→ **What to do**
Among the entries, find each line that includes the string "referential" and list it.

Saved data entries
* * * * *

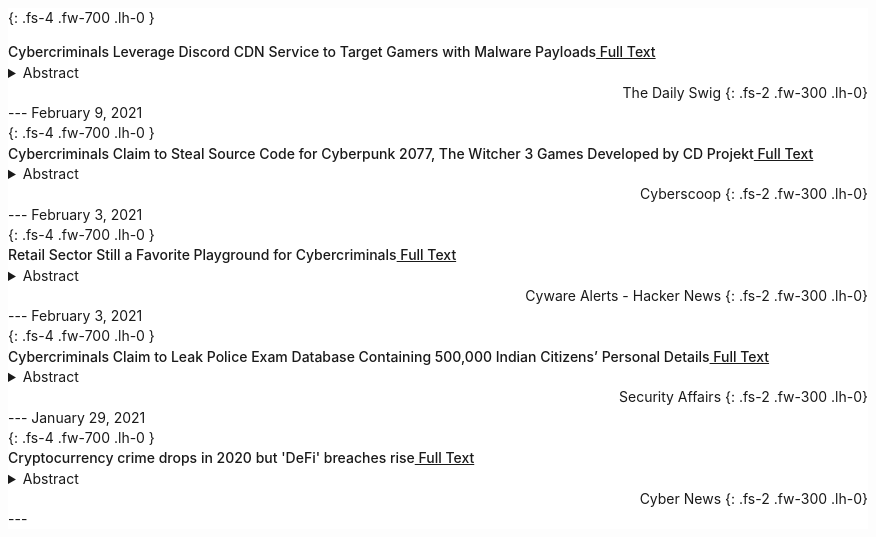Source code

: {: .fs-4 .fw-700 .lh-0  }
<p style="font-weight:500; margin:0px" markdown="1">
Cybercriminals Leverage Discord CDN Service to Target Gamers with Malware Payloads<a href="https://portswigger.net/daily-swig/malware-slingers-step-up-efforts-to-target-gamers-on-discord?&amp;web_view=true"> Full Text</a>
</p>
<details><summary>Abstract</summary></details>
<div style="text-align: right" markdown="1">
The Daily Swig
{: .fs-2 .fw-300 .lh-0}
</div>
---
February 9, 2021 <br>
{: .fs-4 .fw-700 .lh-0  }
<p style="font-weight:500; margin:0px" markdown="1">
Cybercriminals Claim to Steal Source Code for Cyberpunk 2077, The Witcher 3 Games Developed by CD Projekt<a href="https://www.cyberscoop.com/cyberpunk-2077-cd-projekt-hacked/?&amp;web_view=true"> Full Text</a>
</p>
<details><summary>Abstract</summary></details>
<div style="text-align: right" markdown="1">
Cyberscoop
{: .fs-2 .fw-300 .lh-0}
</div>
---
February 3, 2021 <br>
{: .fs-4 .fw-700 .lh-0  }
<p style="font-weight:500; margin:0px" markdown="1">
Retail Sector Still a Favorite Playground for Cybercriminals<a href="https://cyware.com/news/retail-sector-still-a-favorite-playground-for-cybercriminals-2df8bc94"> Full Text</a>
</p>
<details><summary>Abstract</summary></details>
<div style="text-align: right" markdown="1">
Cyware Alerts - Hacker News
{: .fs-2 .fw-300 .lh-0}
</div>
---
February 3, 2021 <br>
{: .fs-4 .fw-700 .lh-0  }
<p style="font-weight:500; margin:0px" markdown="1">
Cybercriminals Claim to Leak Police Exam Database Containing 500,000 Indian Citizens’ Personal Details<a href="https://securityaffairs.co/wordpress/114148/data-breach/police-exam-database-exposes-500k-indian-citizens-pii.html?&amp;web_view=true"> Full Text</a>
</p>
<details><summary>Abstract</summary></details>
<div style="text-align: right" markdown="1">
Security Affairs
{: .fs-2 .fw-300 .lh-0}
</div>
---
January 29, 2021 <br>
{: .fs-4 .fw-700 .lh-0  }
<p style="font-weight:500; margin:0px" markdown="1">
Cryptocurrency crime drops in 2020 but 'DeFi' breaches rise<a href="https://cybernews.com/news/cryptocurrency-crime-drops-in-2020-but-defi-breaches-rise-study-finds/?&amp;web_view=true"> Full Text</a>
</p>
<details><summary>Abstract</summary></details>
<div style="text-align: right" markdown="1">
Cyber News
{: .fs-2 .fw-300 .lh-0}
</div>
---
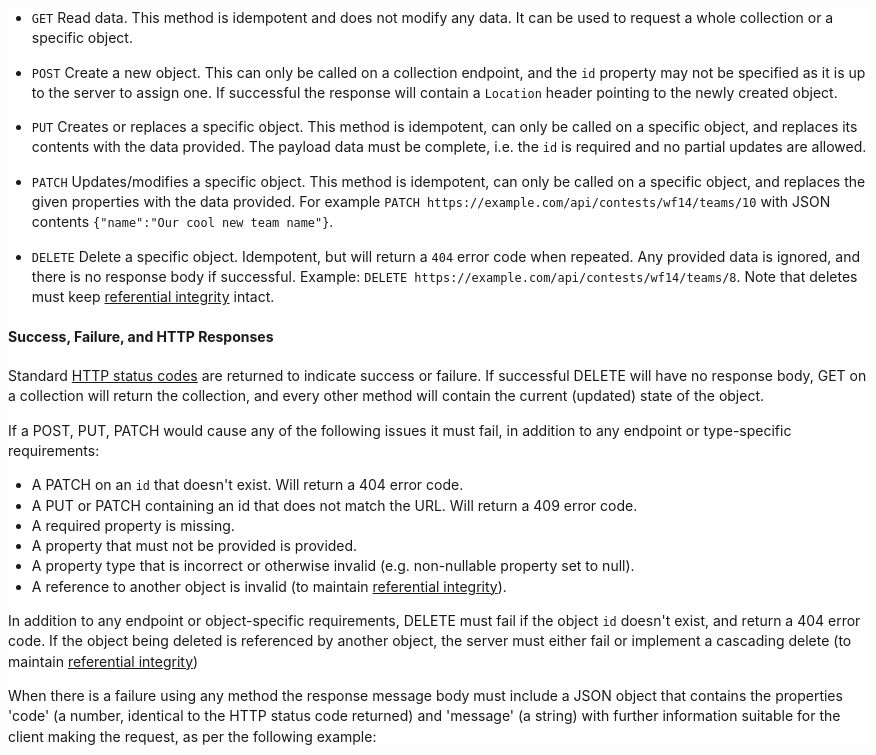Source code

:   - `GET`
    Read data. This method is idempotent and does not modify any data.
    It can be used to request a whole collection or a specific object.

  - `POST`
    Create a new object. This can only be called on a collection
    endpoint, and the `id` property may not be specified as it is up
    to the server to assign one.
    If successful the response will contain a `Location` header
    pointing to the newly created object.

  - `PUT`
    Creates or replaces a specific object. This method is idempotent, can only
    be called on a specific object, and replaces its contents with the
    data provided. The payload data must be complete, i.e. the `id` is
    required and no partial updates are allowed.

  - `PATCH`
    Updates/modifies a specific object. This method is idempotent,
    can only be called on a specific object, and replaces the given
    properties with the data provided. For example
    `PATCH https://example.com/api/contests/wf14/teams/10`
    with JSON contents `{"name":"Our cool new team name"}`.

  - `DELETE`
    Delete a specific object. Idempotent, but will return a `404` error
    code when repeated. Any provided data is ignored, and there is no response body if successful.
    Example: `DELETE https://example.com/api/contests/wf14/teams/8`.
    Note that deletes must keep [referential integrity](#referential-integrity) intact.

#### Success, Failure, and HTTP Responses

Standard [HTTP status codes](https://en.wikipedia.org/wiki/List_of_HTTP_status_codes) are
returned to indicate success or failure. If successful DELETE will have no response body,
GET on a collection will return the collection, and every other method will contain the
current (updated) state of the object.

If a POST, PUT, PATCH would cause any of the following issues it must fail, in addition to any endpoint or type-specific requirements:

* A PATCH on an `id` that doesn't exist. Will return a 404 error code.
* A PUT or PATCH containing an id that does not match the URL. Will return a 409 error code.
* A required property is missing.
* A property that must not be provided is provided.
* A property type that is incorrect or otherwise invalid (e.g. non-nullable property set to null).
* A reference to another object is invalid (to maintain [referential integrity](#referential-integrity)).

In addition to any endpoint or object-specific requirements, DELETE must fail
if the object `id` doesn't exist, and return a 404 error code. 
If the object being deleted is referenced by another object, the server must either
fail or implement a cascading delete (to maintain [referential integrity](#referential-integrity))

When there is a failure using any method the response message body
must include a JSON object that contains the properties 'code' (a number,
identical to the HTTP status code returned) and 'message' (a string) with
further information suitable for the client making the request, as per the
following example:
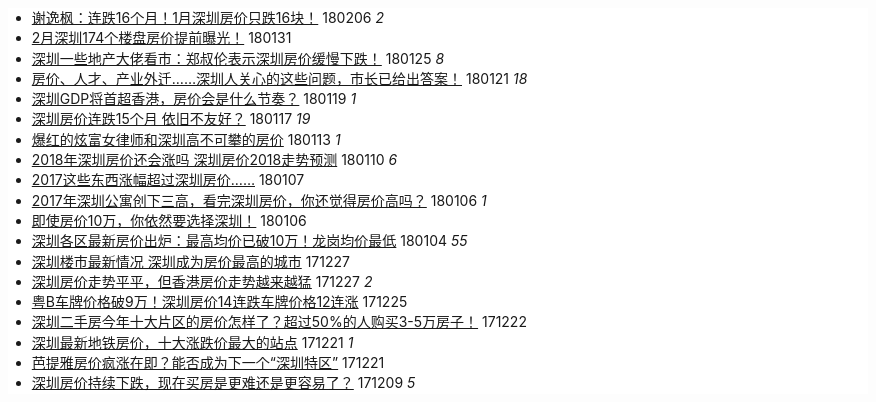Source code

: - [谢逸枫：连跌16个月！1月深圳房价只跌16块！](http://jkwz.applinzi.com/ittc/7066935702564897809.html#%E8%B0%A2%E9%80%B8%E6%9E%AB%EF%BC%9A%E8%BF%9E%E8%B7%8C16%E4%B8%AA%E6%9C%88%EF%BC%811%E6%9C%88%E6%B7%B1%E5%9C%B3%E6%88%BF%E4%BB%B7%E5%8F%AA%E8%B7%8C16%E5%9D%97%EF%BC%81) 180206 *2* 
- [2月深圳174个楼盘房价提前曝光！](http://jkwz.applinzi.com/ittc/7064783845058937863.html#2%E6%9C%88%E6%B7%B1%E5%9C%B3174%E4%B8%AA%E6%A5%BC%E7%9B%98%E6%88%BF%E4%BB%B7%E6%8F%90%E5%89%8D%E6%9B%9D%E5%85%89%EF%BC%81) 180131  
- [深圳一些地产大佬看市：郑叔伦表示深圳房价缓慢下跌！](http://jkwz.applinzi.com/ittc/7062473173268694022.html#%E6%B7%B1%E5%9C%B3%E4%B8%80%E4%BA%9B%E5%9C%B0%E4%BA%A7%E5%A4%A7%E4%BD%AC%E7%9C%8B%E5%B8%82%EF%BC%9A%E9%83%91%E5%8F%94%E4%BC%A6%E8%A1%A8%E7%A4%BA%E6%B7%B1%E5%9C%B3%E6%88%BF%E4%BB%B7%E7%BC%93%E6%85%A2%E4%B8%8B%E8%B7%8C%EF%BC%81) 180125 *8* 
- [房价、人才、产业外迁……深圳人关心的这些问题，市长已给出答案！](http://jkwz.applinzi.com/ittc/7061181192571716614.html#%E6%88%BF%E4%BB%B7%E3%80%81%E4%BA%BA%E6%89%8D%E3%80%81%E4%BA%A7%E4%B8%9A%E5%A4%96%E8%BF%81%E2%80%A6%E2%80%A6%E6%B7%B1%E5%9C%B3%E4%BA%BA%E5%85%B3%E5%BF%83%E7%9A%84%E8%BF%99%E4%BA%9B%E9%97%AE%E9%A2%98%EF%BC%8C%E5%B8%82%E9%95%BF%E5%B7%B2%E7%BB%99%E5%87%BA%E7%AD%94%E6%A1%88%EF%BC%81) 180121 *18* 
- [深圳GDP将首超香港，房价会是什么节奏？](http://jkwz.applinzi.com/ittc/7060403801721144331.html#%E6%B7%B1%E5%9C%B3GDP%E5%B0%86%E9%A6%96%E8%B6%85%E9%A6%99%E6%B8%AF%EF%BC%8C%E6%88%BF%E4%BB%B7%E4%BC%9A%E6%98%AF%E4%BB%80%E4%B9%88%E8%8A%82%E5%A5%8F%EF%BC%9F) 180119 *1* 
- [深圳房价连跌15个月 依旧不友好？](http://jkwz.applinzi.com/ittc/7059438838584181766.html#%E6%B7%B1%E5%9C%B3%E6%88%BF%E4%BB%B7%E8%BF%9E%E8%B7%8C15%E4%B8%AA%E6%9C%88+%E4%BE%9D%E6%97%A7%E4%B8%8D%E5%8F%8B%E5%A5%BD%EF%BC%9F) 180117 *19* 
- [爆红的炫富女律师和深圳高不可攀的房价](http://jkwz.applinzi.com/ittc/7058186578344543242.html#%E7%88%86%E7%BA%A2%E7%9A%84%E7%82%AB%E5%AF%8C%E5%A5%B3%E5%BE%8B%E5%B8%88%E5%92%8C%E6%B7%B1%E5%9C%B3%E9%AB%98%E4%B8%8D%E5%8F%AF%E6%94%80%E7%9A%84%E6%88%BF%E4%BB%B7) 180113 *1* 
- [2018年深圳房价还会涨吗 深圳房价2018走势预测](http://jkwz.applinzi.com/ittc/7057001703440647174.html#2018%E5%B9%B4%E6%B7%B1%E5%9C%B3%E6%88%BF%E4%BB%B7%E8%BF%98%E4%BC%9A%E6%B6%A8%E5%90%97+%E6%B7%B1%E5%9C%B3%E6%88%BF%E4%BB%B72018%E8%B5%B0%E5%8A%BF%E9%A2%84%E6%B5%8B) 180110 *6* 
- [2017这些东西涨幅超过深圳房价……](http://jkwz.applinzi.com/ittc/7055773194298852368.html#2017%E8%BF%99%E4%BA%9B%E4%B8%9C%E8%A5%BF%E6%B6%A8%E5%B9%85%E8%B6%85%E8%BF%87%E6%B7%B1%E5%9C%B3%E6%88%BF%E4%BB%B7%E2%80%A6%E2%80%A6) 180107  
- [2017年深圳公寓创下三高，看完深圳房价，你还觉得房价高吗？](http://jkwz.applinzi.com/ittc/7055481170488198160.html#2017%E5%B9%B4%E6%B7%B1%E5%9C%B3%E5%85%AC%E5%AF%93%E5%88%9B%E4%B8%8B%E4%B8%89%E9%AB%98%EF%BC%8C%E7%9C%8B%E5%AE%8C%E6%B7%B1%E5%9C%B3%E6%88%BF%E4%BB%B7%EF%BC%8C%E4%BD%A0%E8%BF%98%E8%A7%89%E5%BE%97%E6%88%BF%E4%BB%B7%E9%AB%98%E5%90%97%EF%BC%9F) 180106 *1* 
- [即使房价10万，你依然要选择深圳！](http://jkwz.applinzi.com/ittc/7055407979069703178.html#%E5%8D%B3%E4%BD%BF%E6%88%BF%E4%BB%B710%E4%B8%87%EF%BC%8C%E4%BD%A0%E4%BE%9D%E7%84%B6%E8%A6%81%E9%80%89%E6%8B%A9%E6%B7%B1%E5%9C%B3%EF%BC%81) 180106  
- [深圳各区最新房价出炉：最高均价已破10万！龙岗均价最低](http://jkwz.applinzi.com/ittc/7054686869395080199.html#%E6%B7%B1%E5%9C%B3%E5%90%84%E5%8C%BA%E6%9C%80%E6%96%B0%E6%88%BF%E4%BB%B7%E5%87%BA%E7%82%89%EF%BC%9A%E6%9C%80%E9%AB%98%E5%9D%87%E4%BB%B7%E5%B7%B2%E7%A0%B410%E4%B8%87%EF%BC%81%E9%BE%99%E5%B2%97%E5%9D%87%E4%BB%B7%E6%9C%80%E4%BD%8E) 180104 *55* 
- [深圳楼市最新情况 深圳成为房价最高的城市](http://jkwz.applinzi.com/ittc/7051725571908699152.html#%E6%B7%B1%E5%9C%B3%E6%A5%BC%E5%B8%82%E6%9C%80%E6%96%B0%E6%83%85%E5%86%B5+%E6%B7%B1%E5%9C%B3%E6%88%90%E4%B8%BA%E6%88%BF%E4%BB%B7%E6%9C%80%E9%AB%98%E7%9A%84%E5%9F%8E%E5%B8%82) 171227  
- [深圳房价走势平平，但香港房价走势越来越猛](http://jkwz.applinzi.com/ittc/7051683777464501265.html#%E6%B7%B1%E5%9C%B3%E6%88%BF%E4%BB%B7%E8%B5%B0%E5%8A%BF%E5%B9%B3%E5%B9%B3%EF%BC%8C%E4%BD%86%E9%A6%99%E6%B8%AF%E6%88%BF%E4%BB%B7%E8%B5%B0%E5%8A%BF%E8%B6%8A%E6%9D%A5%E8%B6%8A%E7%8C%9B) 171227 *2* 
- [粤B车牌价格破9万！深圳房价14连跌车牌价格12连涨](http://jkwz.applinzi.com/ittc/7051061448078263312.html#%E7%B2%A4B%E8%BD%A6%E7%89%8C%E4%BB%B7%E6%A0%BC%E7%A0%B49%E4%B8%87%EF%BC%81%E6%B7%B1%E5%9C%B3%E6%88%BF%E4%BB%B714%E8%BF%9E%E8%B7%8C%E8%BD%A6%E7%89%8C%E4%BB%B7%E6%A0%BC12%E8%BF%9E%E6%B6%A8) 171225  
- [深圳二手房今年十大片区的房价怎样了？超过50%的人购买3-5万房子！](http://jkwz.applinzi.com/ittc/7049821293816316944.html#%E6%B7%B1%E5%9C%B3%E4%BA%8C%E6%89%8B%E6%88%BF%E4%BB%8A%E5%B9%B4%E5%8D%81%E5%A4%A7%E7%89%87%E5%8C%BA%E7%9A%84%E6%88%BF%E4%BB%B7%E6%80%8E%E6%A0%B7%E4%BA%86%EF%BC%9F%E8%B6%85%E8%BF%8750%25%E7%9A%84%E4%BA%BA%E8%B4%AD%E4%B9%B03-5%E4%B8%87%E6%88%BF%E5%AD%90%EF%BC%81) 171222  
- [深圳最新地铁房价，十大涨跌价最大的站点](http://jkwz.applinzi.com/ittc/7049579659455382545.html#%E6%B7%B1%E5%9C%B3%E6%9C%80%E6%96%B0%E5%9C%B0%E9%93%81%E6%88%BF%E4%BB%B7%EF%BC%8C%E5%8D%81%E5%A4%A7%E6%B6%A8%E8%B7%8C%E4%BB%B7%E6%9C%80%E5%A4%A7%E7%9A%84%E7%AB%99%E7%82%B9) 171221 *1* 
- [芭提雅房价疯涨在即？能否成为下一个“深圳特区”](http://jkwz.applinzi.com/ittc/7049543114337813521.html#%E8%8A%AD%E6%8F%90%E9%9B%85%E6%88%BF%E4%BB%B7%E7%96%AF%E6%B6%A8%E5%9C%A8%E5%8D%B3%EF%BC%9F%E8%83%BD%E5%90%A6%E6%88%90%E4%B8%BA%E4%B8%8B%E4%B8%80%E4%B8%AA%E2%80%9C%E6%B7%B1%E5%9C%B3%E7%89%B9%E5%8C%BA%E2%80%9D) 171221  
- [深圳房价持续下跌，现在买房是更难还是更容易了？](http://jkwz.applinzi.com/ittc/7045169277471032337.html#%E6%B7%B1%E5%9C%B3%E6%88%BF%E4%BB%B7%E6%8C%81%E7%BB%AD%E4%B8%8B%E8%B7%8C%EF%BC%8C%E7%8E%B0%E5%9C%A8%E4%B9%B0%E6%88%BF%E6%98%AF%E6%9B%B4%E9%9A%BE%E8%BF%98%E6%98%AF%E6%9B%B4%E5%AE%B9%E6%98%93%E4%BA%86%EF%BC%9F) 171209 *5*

* * * * *

→ **Task response**
    Note that deletes must keep [referential integrity](#referential-integrity) intact.
* A reference to another object is invalid (to maintain [referential integrity](#referential-integrity)).
fail or implement a cascading delete (to maintain [referential integrity](#referential-integrity))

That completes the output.